Weet je nog hoe jij je voelde als je straf kreeg? De meesten van ons zullen nu zeggen; dat had ik dan verdiend of ik ben er echt niet slechter van geworden. Dat zijn overtuigingen die we ofwel hebben gehoord en daarom zijn gaan geloven; ofwel we hebben de overtuigingen onszelf aan gepraat, om de werkelijke pijn niet meer te hoeven voelen. Want straf krijgen doet pijn! Je voelt dat je faalt, dat je iets fout hebt gedaan en dat er even niet van je gehouden wordt. Je voelt je slecht! Bij de meesten van ons is het echter ook niet zo dat we daarna ons gedrag zo zijn gaan veranderen, dat we het nooit meer gedaan hebben… We hebben dus niet geleerd wat er is gebeurd. Als ik bijvoorbeeld iemand pijn heb  gedaan, dan heb ik niet geleerd wat dit met iemand doet. Ik heb dit niet zelf gevoeld, ik heb geen begeleiding gekregen wat ik dan WEL had kunnen doen en ik heb niet de kans gekregen om zelf te bedenken hoe ik dat had willen oplossen en goedmaken. Mijn eigen denken is dus compleet uitgeschakeld en ik heb eigenlijk alleen geleerd dat ik er op dat moment niet toe doe, maar dat ik ook geen kans krijg om dit op te lossen en mezelf weer beter te voelen.

Nou zullen sommigen dit wellicht overdreven vinden. Hierbij verwijs ik je naar mijn vorige blog; er zitten dan mogelijk nog opgekropte emoties dwars. Als die er nog zitten, schakel jij voor jezelf alle gevoelens die ooit pijn hebben gedaan, uit! Je wil je ze niet meer voelen, dus heb je er overtuigingen bij bedacht zodat je ze niet meer hoeft te voelen; opgelost! Nou ja… behalve dan dat ze nog wel in je lijf aanwezig zijn en je er onbewust nog wel last van hebt. Zo zul je niet je volledige jij zijn, die je graag had willen zijn. En helaas voelt je kind nog altijd dat jij hier wel last van hebt, maar doet alsof dit niet zo is.

Straffen is een uiting van onmacht.

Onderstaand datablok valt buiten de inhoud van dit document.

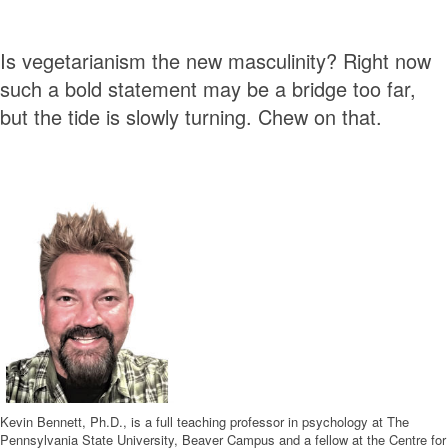
Is vegetarianism the new masculinity? Right now
such a bold statement may be a bridge too far,
but the tide is slowly turning. Chew on that.
Kevin Bennett, Ph.D., is a full teaching professor in psychology at The
Pennsylvania State University, Beaver Campus and a fellow at the Centre for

Je weet op dat moment even niet meer wat je wel kan doen en dus dreig je me straf. Hierdoor hoop je dat je kind het nooit meer zal doen. Echter weet je van jezelf dat je door straf krijgen het echt niet anders gaat doen. Wel heb je hierdoor misschien geleerd stiekem te doen, om straf te ontlopen. Of door te liegen, om straf te ontlopen. Of je zult steeds “zwaarder” moeten straffen voor het gewenste effect.

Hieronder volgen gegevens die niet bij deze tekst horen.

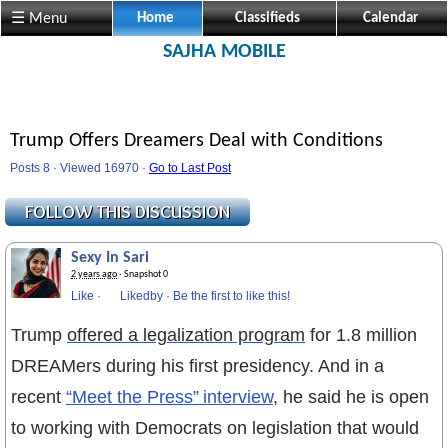
☰ Menu
Home
Classifieds
Calendar
SAJHA MOBILE
Trump Offers Dreamers Deal with Conditions
Posts 8 · Viewed 16970 ·
Go to Last Post
Sexy In Sari
2 years ago
· Snapshot 0
Like
·
Likedby
·
Be the first to like this!
Trump
offered a legalization program
for 1.8 million
DREAMers during his first presidency. And in a
recent
“Meet the Press” interview
, he said he is open
to working with Democrats on legislation that would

De kern, ofwel je doel van straffen.

Laten we naar de kern gaan. Je doel van straffen is dat je kind leert dat bepaald gedrag niet wenselijk is. Hoe kun je dit je kind leren? Allereerst door zelf het juiste voorbeeld te geven. Schreeuwen tegen een kind dat het niet moet schreeuwen bijvoorbeeld, heeft niet echt zin… Zelf met een deur gooien of weglopen, als je boos bent geeft natuurlijk ook niet het juiste voorbeeld. Zorg dus dat je bewust bent wat je graag wilt. Hier kun je het met je partner over hebben. Als je samen weet wat je wilt, kun je vervolgens hierop letten door het juiste voorbeeldgedrag te geven. Vaak is dit een patroon van wat je zelf vroeger kreeg, op het moment dat het jouw ouders even te veel werd. Door hier bewust van te worden, kun je patronen langzaam veranderen. Je kunt bijvoorbeeld even tot 10 tellen, even weglopen of gewoon erop terugkomen, zodra je dit beseft. Ook wij mogen als ouders wel eens “fouten” maken en ook wij mogen durven toegeven dat we iets beter anders hadden kunnen aanpakken. Hiermee geef je ook een voorbeeld. En als je dit aan je kind uitlegt, krijg je alle begrip. Kinderen zijn net als dieren, heel vergevingsgezind 🙂

Hoe dan?

Zorg dus dat je eerst samen met je partner weet wat je graag wilt leren aan je kinderen. Zorg dat je mijn vorige blog hebt toegepast; je eigen emoties eruit gooien! Zolang jijzelf niet lekker in je vel zit of er nog emoties dwars zitten, kun je je kind hierin niet voldoende begeleiden. Eerst jijzelf, dan je kind.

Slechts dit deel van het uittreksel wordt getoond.